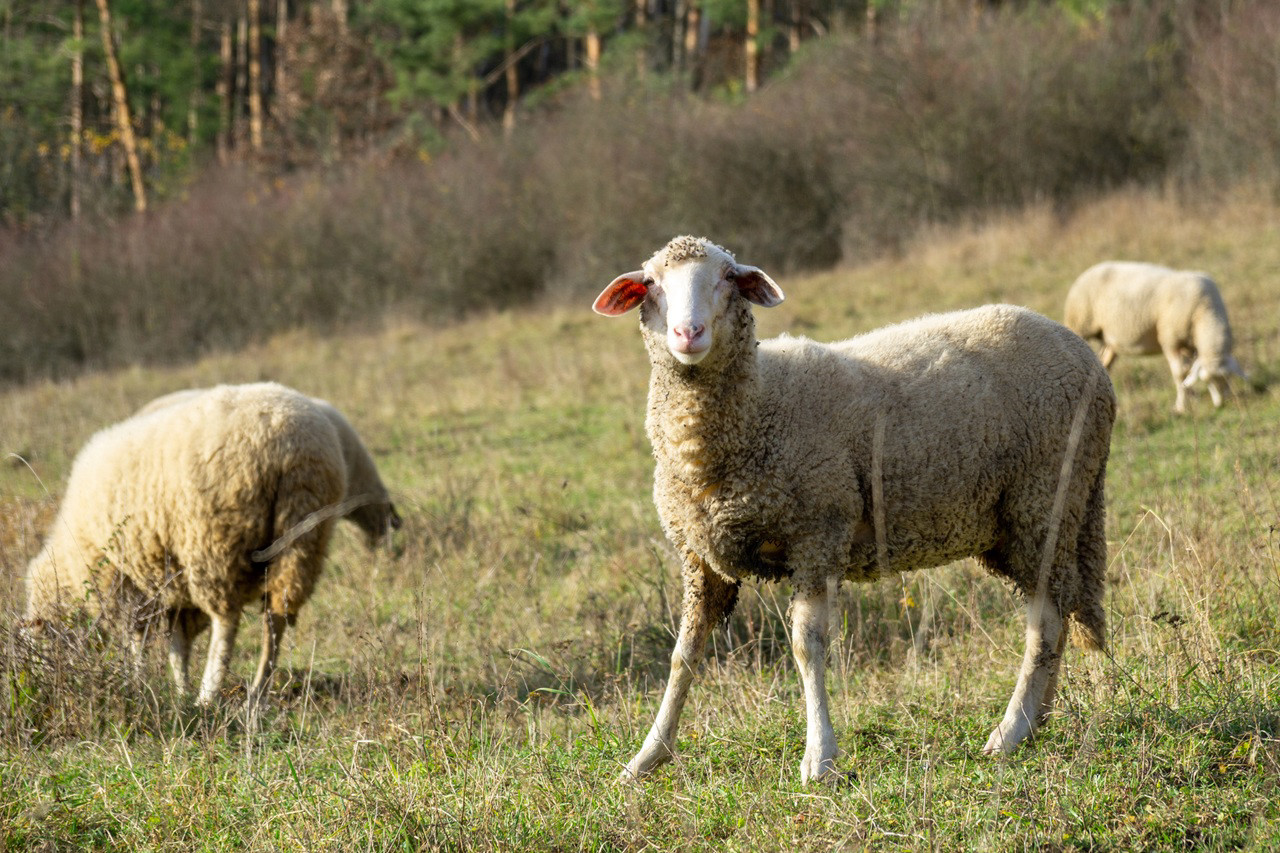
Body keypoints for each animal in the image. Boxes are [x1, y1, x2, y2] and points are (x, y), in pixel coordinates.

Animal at [24, 382, 398, 707]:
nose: (36, 688)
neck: (68, 560)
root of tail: (291, 445)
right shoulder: (171, 588)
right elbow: (176, 645)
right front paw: (178, 689)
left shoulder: (122, 581)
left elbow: (138, 641)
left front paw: (139, 684)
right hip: (304, 535)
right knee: (275, 618)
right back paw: (257, 694)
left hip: (216, 542)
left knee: (227, 622)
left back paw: (209, 694)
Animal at [594, 236, 1116, 784]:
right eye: (652, 283)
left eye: (727, 278)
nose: (687, 333)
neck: (756, 409)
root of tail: (1084, 354)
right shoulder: (701, 560)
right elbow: (683, 656)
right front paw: (645, 758)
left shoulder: (818, 533)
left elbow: (807, 645)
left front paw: (819, 756)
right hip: (1037, 515)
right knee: (1065, 612)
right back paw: (1038, 720)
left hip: (1045, 500)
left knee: (1046, 620)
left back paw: (1011, 731)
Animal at [1064, 261, 1246, 413]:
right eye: (1207, 382)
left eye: (1229, 378)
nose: (1222, 403)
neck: (1204, 309)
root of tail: (1093, 268)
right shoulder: (1171, 340)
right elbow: (1180, 373)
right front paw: (1181, 406)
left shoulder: (1188, 344)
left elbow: (1188, 371)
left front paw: (1191, 397)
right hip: (1079, 323)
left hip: (1109, 340)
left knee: (1103, 364)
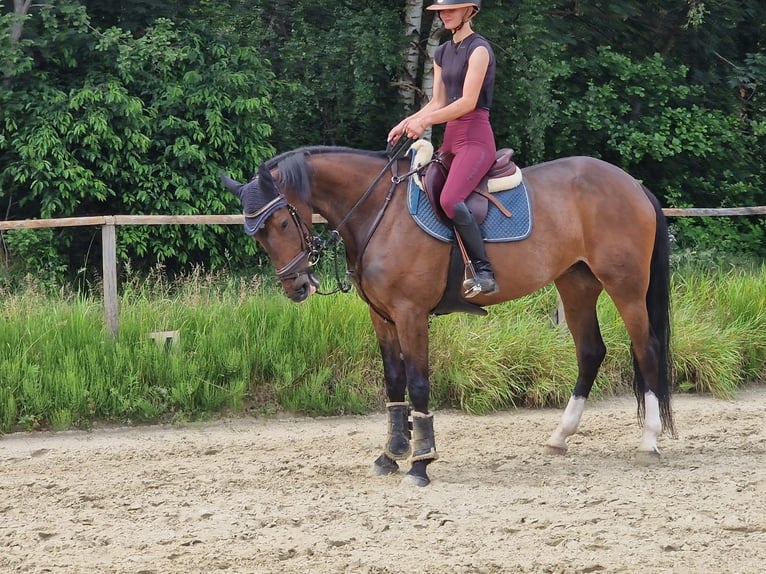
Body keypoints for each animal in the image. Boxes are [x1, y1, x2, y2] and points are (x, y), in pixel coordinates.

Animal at [222, 143, 680, 486]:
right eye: (256, 232)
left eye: (282, 223)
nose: (297, 286)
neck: (379, 211)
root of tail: (632, 184)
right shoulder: (382, 317)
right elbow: (394, 382)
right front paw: (392, 453)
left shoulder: (410, 313)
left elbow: (418, 383)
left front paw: (421, 461)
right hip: (576, 284)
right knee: (590, 352)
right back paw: (559, 436)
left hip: (625, 287)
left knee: (646, 349)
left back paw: (649, 441)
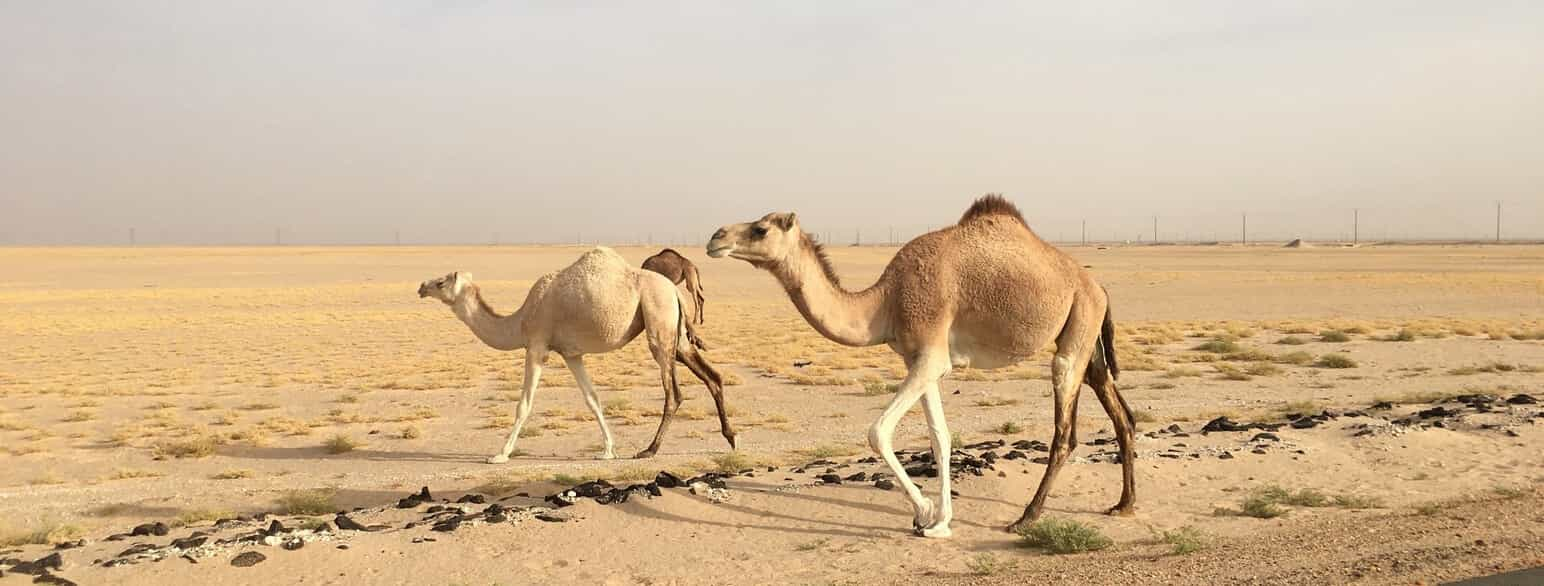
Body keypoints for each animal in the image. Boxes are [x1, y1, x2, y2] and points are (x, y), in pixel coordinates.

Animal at [416, 246, 734, 462]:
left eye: (442, 282)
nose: (421, 286)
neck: (521, 320)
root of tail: (674, 291)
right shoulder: (571, 354)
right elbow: (592, 399)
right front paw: (608, 450)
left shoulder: (537, 345)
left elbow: (524, 405)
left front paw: (500, 454)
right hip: (675, 332)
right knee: (712, 376)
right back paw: (731, 437)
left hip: (658, 320)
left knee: (674, 393)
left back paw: (650, 449)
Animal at [704, 194, 1136, 536]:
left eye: (760, 229)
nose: (715, 237)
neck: (885, 301)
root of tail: (1098, 286)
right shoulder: (918, 359)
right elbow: (940, 437)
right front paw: (940, 519)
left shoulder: (931, 355)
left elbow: (878, 432)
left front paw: (927, 513)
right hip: (1086, 333)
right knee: (1118, 408)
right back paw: (1124, 504)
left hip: (1077, 327)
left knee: (1065, 429)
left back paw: (1027, 518)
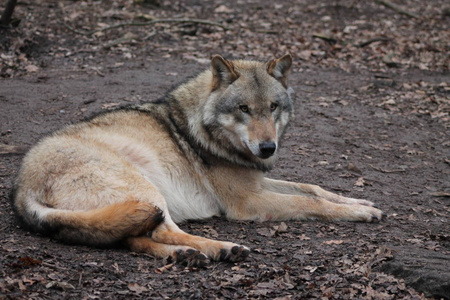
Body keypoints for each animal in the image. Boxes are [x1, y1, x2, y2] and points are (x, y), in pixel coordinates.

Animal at [11, 55, 384, 266]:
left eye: (273, 107)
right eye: (243, 108)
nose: (267, 148)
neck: (201, 128)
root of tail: (21, 191)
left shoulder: (259, 180)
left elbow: (313, 187)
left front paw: (360, 201)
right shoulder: (247, 201)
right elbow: (310, 201)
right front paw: (360, 213)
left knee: (135, 238)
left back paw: (185, 257)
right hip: (147, 190)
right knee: (165, 231)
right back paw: (222, 249)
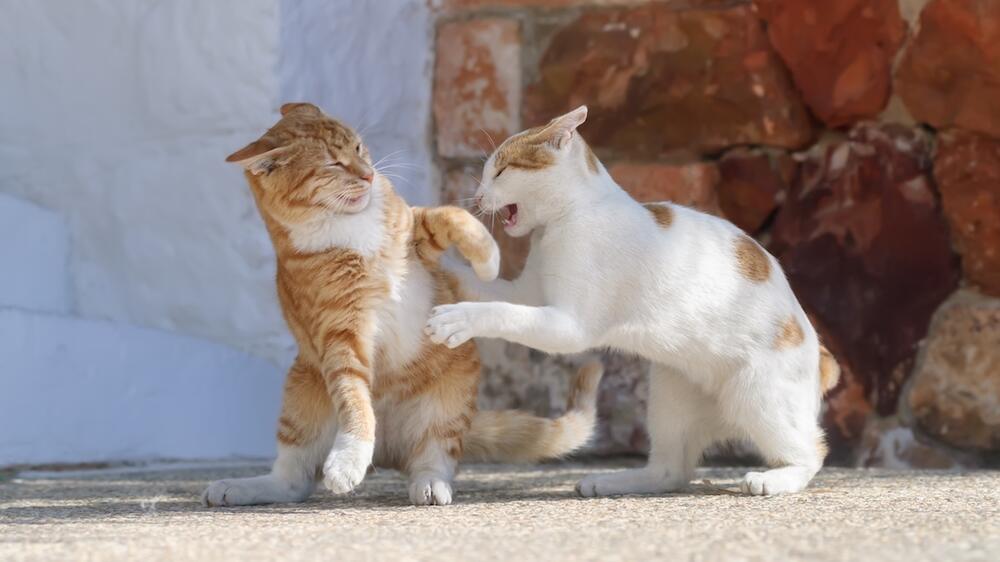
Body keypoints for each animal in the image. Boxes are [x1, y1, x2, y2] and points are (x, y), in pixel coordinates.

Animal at [199, 103, 596, 506]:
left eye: (358, 148)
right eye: (333, 164)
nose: (369, 174)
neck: (349, 226)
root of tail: (387, 449)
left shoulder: (414, 228)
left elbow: (453, 216)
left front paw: (488, 261)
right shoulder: (340, 334)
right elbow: (354, 399)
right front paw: (348, 460)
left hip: (447, 403)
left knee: (434, 456)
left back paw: (430, 484)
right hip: (300, 399)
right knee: (293, 479)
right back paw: (242, 486)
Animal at [426, 105, 840, 494]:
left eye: (500, 171)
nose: (478, 196)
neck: (563, 221)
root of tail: (820, 354)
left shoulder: (568, 325)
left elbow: (499, 312)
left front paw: (457, 319)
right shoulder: (527, 293)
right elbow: (486, 291)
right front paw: (434, 253)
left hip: (757, 396)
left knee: (813, 452)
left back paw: (775, 479)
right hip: (669, 396)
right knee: (671, 471)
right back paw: (611, 482)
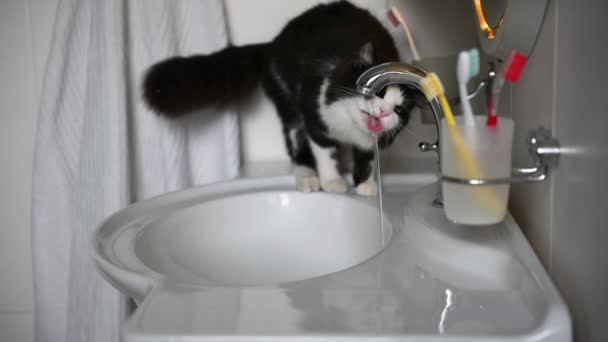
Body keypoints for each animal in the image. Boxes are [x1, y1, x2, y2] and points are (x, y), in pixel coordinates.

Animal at [144, 1, 418, 195]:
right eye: (379, 92)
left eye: (399, 109)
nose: (383, 112)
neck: (350, 127)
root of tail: (272, 46)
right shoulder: (316, 118)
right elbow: (325, 153)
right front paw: (332, 181)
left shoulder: (369, 141)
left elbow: (368, 159)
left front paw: (364, 185)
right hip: (288, 105)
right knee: (296, 146)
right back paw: (308, 177)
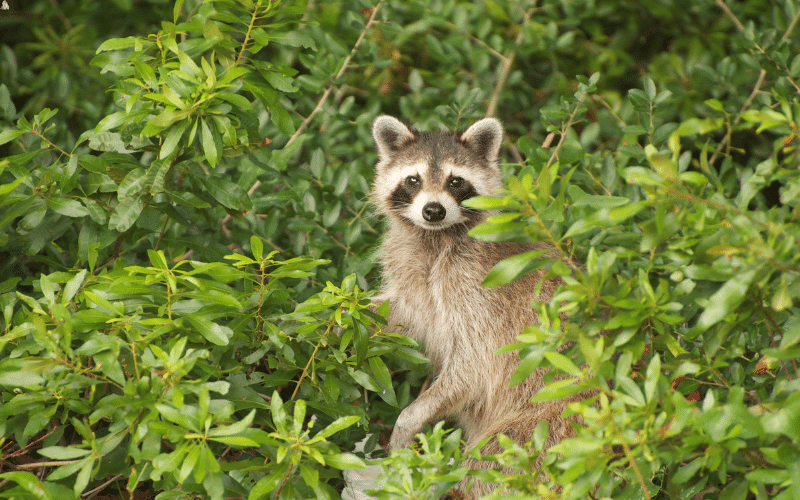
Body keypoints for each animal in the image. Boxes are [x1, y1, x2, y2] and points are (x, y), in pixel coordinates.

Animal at [370, 116, 588, 496]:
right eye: (413, 180)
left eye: (455, 181)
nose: (433, 211)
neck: (436, 237)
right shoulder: (411, 268)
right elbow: (401, 312)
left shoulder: (481, 292)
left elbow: (471, 368)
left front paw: (410, 418)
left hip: (547, 427)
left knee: (490, 467)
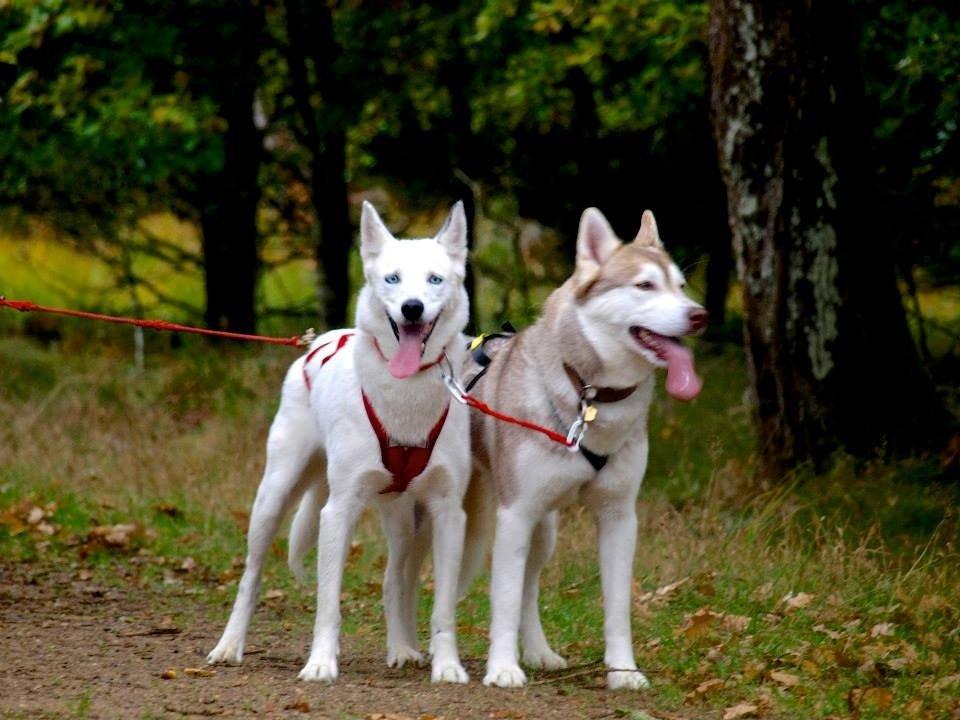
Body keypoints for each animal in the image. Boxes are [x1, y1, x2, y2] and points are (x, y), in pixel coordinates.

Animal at [208, 200, 470, 684]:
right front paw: (320, 664)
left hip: (403, 519)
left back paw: (401, 648)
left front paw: (446, 666)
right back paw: (229, 645)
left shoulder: (447, 513)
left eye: (434, 279)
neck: (405, 396)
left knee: (393, 580)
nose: (411, 308)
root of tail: (322, 340)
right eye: (392, 278)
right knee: (251, 576)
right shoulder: (339, 509)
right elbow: (328, 603)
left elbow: (442, 609)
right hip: (274, 495)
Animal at [454, 210, 708, 692]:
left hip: (544, 531)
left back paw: (538, 652)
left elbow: (617, 609)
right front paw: (502, 668)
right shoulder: (515, 514)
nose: (699, 315)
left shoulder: (619, 517)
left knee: (530, 588)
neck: (590, 396)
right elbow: (503, 600)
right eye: (644, 285)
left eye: (681, 286)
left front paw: (623, 671)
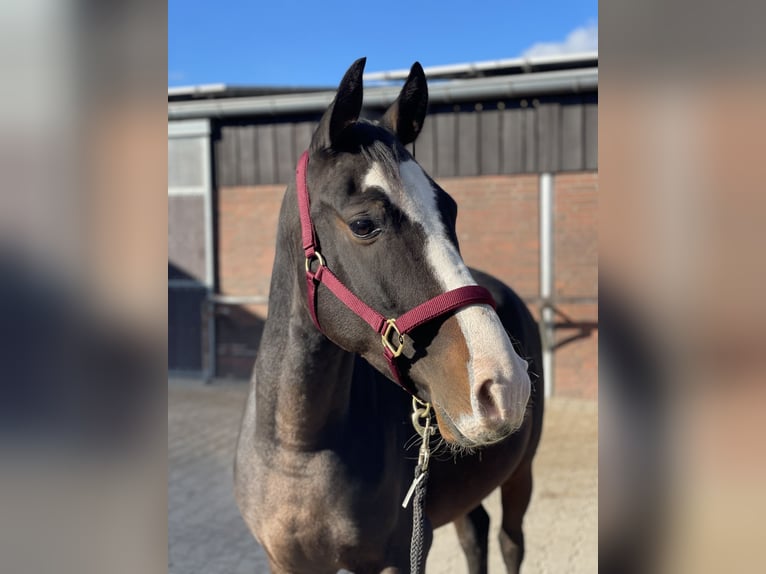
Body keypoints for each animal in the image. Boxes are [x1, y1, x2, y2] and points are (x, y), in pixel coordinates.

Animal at [234, 59, 544, 574]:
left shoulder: (395, 556)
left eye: (450, 209)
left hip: (521, 473)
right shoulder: (287, 562)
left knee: (510, 541)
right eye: (364, 224)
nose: (503, 385)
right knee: (475, 533)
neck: (299, 446)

------------------------

(Work to be completed) Filter the records above and copy every line that contains the word "tail".

(Problem solution)
root of tail: (291, 445)
root of tail: (1084, 354)
root of tail: (1093, 268)
root of tail: (632, 184)
root of tail: (674, 291)
root of tail: (1098, 286)
root of tail: (21, 191)
root of tail: (387, 449)
root of tail: (820, 354)
root of tail: (272, 46)
root of tail: (322, 340)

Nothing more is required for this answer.